Background and Objectives: Guhong Injection (GHI) is usually administered for the treatment of stroke in clinics. Aceglutamide and hydroxyl safflower yellow A (HSYA) are its key ingredients for brain protective effect. To investigate the pharmacokinetics of aceglutamide and HSYA under pathological and normal conditions, the pharmacokinetic parameters and characteristics of middle cerebral artery occlusion (MCAO) and normal rats given the same dosage of GHI were studied compared.
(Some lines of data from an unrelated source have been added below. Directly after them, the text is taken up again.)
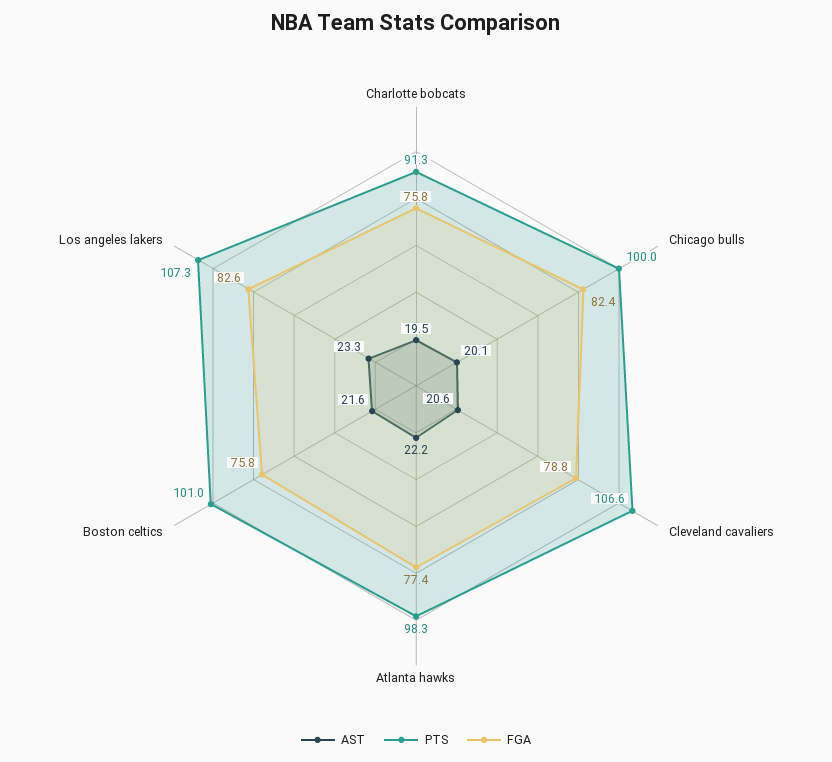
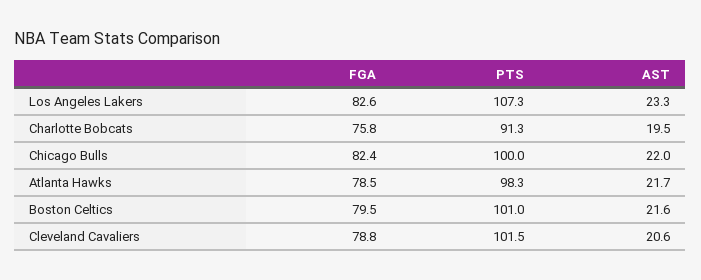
AST, Chicago bulls: 20.1 -> 22
PTS, Cleveland cavaliers: 106.6 -> 101.5
AST, Atlanta hawks: 22.2 -> 21.7
FGA, Atlanta hawks: 77.4 -> 78.5
FGA, Boston celtics: 75.8 -> 79.5

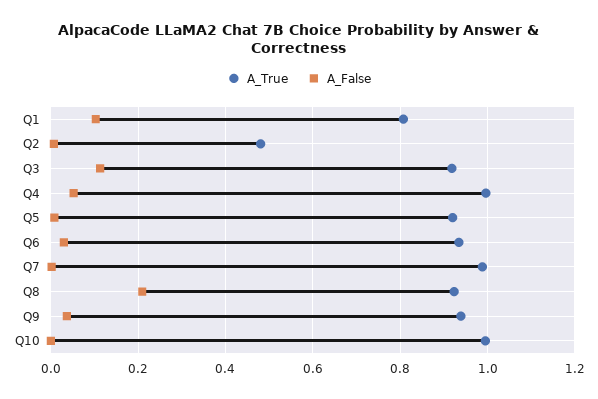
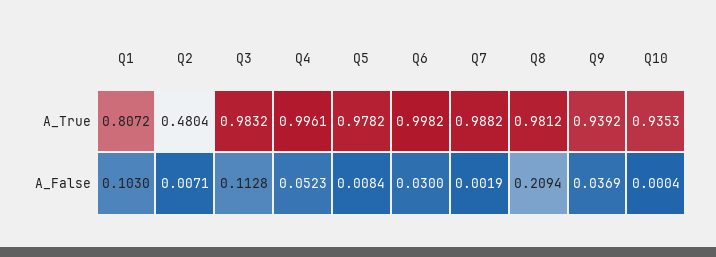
A_True, Q3: 0.92 -> 0.9832
A_True, Q5: 0.92 -> 0.9782
A_True, Q6: 0.94 -> 0.9982
A_True, Q8: 0.92 -> 0.9812
A_True, Q10: 1 -> 0.9353

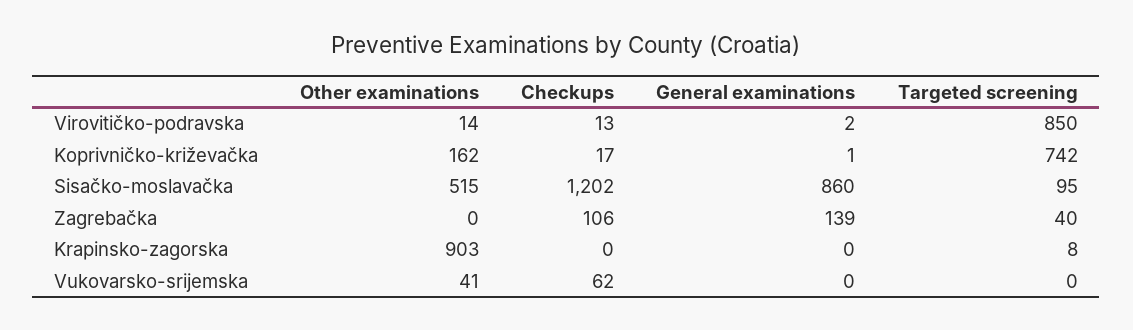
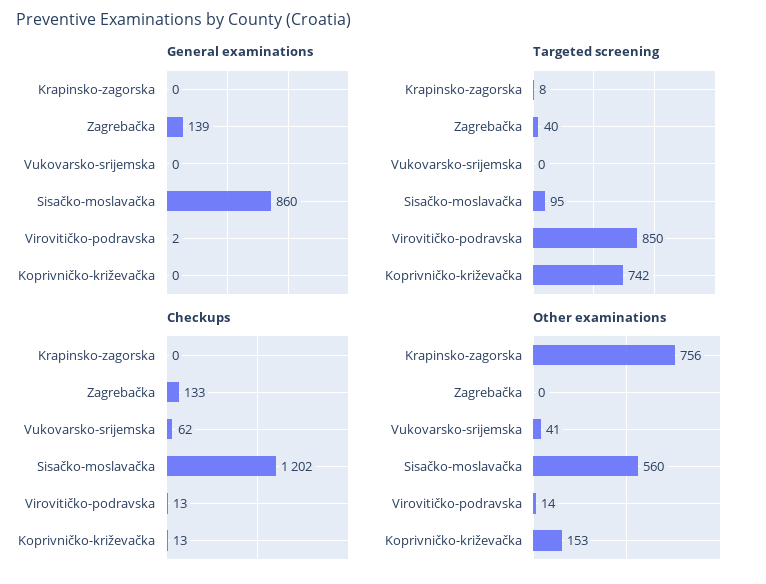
Other examinations, Koprivničko-križevačka: 162 -> 153
Checkups, Koprivničko-križevačka: 17 -> 13
General examinations, Koprivničko-križevačka: 1 -> 0
Other examinations, Sisačko-moslavačka: 515 -> 560
Checkups, Zagrebačka: 106 -> 133
Other examinations, Krapinsko-zagorska: 903 -> 756

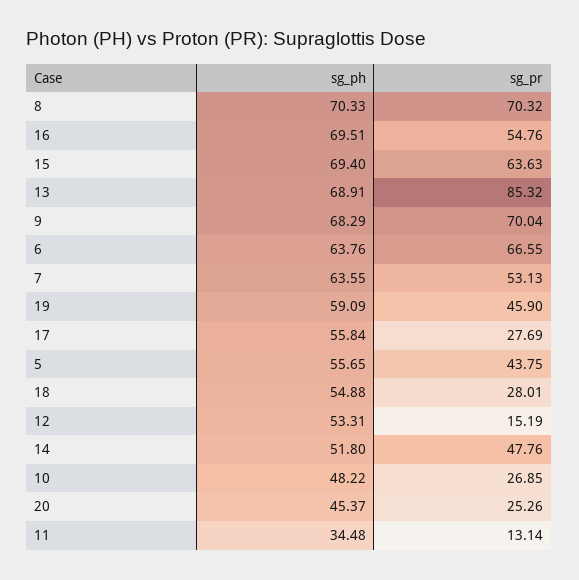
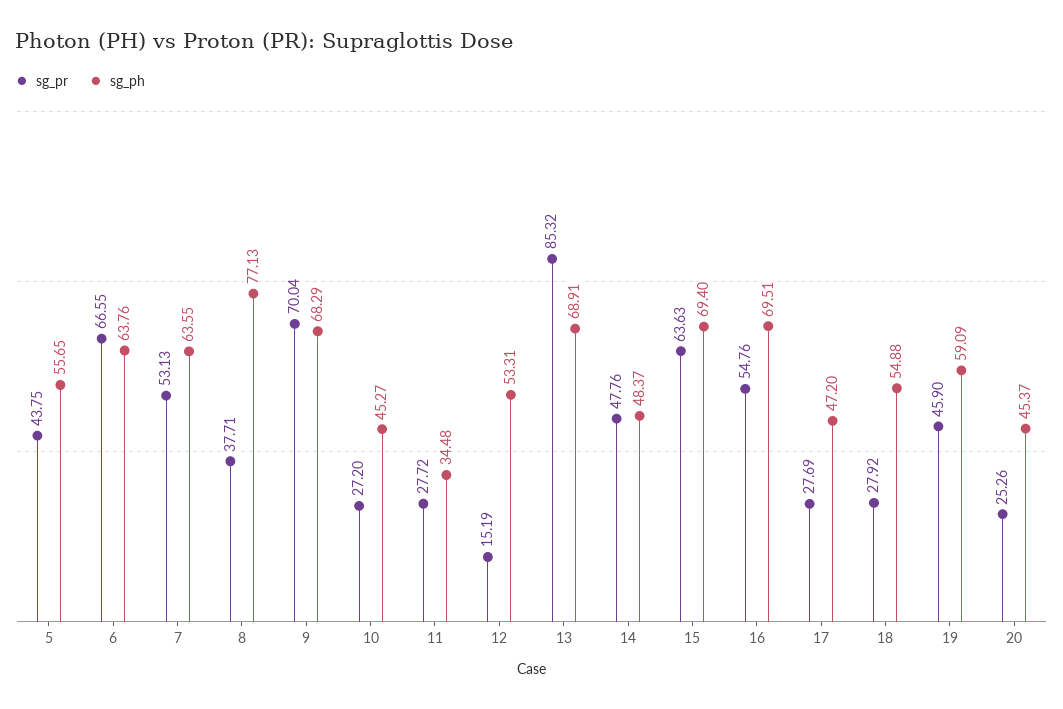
sg_ph, 8: 70.33 -> 77.13
sg_pr, 8: 70.32 -> 37.71
sg_ph, 17: 55.84 -> 47.2
sg_pr, 18: 28.01 -> 27.92
sg_ph, 14: 51.8 -> 48.37
sg_ph, 10: 48.22 -> 45.27
sg_pr, 10: 26.85 -> 27.2
sg_pr, 11: 13.14 -> 27.72

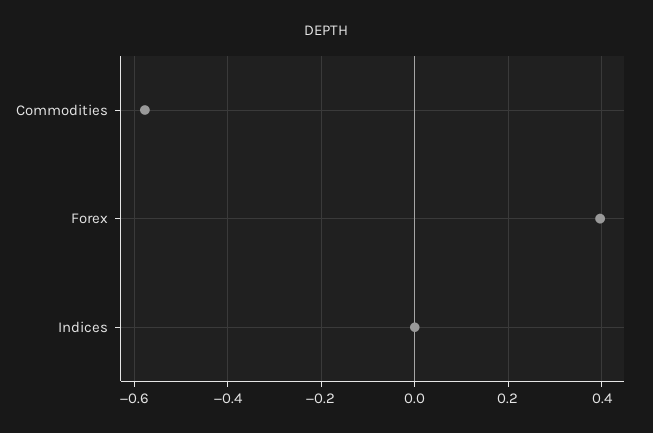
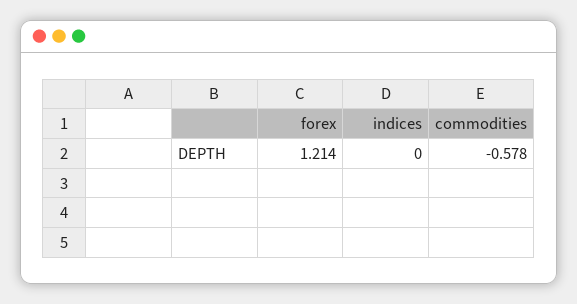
Forex: 0.4 -> 1.214

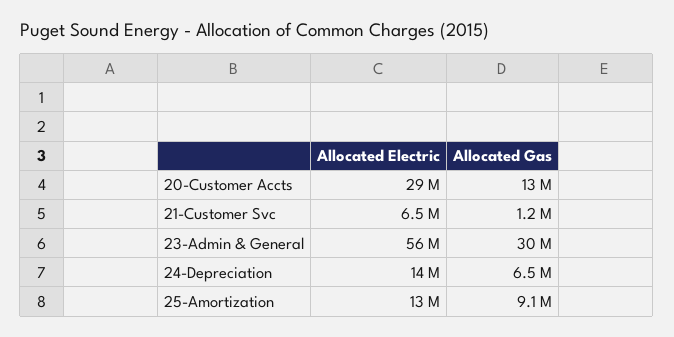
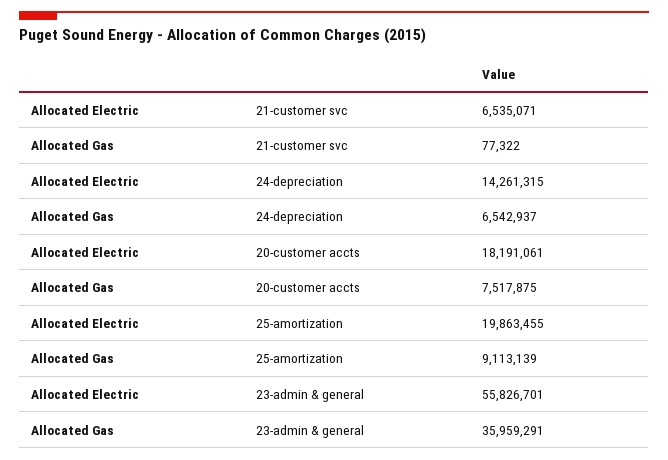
Allocated Electric, 20-Customer Accts: 29000000 -> 18191061
Allocated Gas, 20-Customer Accts: 13000000 -> 7517875
Allocated Gas, 21-Customer Svc: 1200000 -> 77322
Allocated Gas, 23-Admin & General: 30000000 -> 35959291
Allocated Electric, 25-Amortization: 13000000 -> 19863455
Methods: 12 SD rats were divided into two groups, namely, MCAO and normal groups. Both groups were treated with GHI in the same dosage. Plasma samples were collected from the jaw vein at different time points and subsequently tested by high-performance liquid chromatography (HPLC).

Results: After administration of GHI, both aceglutamide and HSYA were immediately detected in the plasma. Ninety percent of aceglutamide and HSYA was eliminated within 3 h. For aceglutamide, statistically significant differences in the parameters including AUC(0−t), AUC(0−∞), AUMC(0−t), AUMC(0−∞), Cmax (P < 0.01), and Vz (P < 0.05). Meanwhile, compared with the MCAO group, in the normal group, the values of AUC(0−t), AUMC(0−t), VRT(0−t), and Cmax (P < 0.01) for HSYA were significantly higher, whereas the value of MRT(0−t) was significantly lower in the normal group.

Conclusions: The in vivo trials based on the different models showed that, the pharmacokinetic behaviors and parameters of aceglutamide and HSYA in GHI were completely different. These results suggest that the pathological damage of ischemia-reperfusion has a significant impact on the pharmacokinetic traits of aceglutamide and HSYA.